AQI is national standard for determining how polluted an area’s air has become. But the number goes beyond just warning you to stay inside on particularly smoggy and hazy days.
What does the AQI measure?
There are five major pollutants that the index monitors, which are those specified by the Clean Air Act, according to the Environmental Protection Agency. These include:
- Ground-level ozone
- Particle pollution (or particulate matter)
- Carbon monoxide
- Sulfur dioxide
- Nitrogen dioxide
These substances are known to harm human health and are major contributors to environmental damage by causing events like acid rain. The EPA sets a baseline level of just how much of these substances can be found in the air before contributing to human and ecological health consequences.
What does the number mean?
The AQI number you see on your phone doesn’t actually correspond to a measurement, like temperature, for example. Instead, it’s just a combined calculation of how much of each pollutant is found in the air: the higher the number, the more polluted the air.

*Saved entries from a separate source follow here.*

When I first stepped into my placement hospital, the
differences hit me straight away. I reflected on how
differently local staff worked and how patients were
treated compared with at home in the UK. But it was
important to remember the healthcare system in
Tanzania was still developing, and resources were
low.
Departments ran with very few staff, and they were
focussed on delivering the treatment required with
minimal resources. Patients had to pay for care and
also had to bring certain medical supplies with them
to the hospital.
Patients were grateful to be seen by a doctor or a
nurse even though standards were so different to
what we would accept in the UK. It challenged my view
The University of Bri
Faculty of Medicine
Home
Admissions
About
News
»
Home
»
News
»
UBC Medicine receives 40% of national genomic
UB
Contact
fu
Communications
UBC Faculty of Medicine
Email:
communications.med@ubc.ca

The numbers are categorized into colors to illustrate which groups of people should take precautionary measures:
- Green/Good (AQI 0-50): Air quality is healthy.
- Yellow/Moderate (AQI 51-100): Air quality is acceptable, and only those who are very sensitive to pollution should be concerned.

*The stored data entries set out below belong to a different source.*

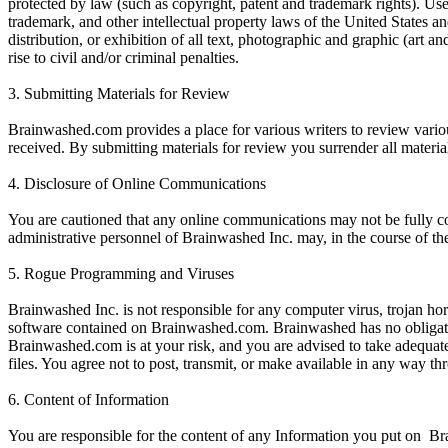
protected by law (such as copyright, patent and trademark rights). Us
trademark, and other intellectual property laws of the United States a
distribution, or exhibition of all text, photographic and graphic (art 
rise to civil and/or criminal penalties.
3. Submitting Materials for Review
Brainwashed.com provides a place for various writers to review variou
received. By submitting materials for review you surrender all materi
4. Disclosure of Online Communications
You are cautioned that any online communications may not be fully con
administrative personnel of Brainwashed Inc. may, in the course of th
5. Rogue Programming and Viruses
Brainwashed Inc. is not responsible for any computer virus, trojan 
software contained on Brainwashed.com. Brainwashed has no obligati
Brainwashed.com is at your risk, and you are advised to take adequa
files. You agree not to post, transmit, or make available in any way
6. Content of Information
You are responsible for the content of any Information you put on Br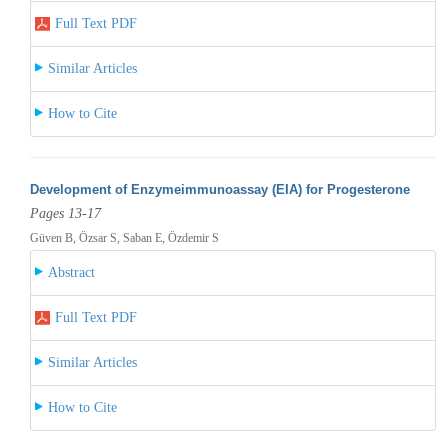
Full Text PDF
Similar Articles
How to Cite
Development of Enzymeimmunoassay (EIA) for Progesterone
Pages 13-17
Güven B, Özsar S, Saban E, Özdemir S
Abstract
Full Text PDF
Similar Articles
How to Cite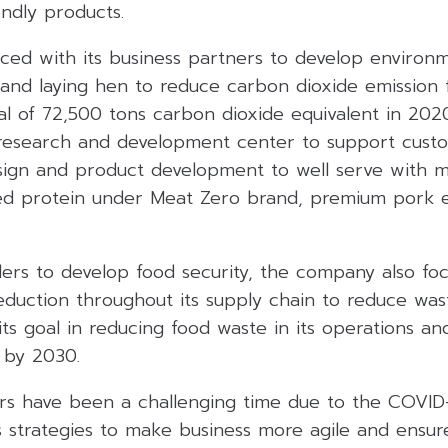
ndly products.
ced with its business partners to develop environm
 and laying hen to reduce carbon dioxide emission
l of 72,500 tons carbon dioxide equivalent in 2020
research and development center to support cust
sign and product development to well serve with
sed protein under Meat Zero brand, premium pork
ders to develop food security, the company also fo
duction throughout its supply chain to reduce wa
e its goal in reducing food waste in its operations a
 by 2030.
rs have been a challenging time due to the COVID-1
ts strategies to make business more agile and ensur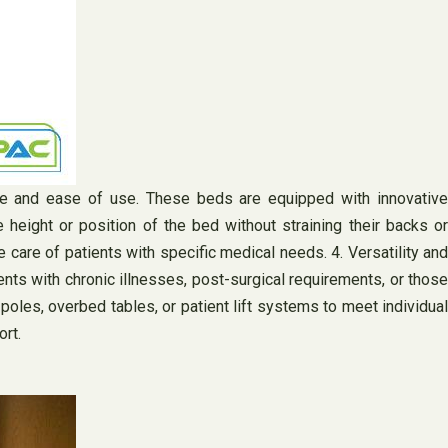
ce and ease of use. These beds are equipped with innovative
 height or position of the bed without straining their backs or
e care of patients with specific medical needs. 4. Versatility and
ents with chronic illnesses, post-surgical requirements, or those
les, overbed tables, or patient lift systems to meet individual
rt.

- Orange/Unhealthy for sensitive groups (AQI 101-150): Air is visibly polluted, but won’t affect the general public. Those sensitive to air pollution will start feeling effects.
- Red/Unhealthy (AQI 151-200): Pollution will begin affecting the general public. Those more sensitive may experience more serious health problems.
- Purple/Very Unhealthy (AQI 201-300): General public at risk of experiencing serious health problems. Staying indoors becomes essential.
- Maroon/Hazardous (AQI 301-500): Entire population at risk of severe health consequences. Considered a public health and environmental emergency.
How is the AQI measured?
Both ground instruments and satellites are used to collect data about air quality, with satellites particularly helpful for tracking the density and spread of particulates.
The View From Mexico
The U.S. AQI is not based off a universal system, and every country and non-governmental party generates their alert system based on different standards. Mexico, for example, has an AQI rating specific to Mexico City, once considered the world’s most polluted city by the United Nations.
Although meteorologists, climatologists, and city planners all monitor the same substances the EPA does, the index is different because of the city’s geography and high-altitude, meaning pollutants like fuel do not combust fully and can contaminate the air more. This has pushed Mexico City to adopt stricter AQI standards when enacting restrictions like limiting driving.
Room for Disagreement
IQAir, a Swiss company that develops air pollution mitigation technology, argues that the U.S. AQI is actually sub-par to the World Health Organization’s standards because the EPA heavily relies on and adheres to outdated research.
“The U.S. EPA’s more dated standards for ’good' are not good enough to protect human health,” the company said.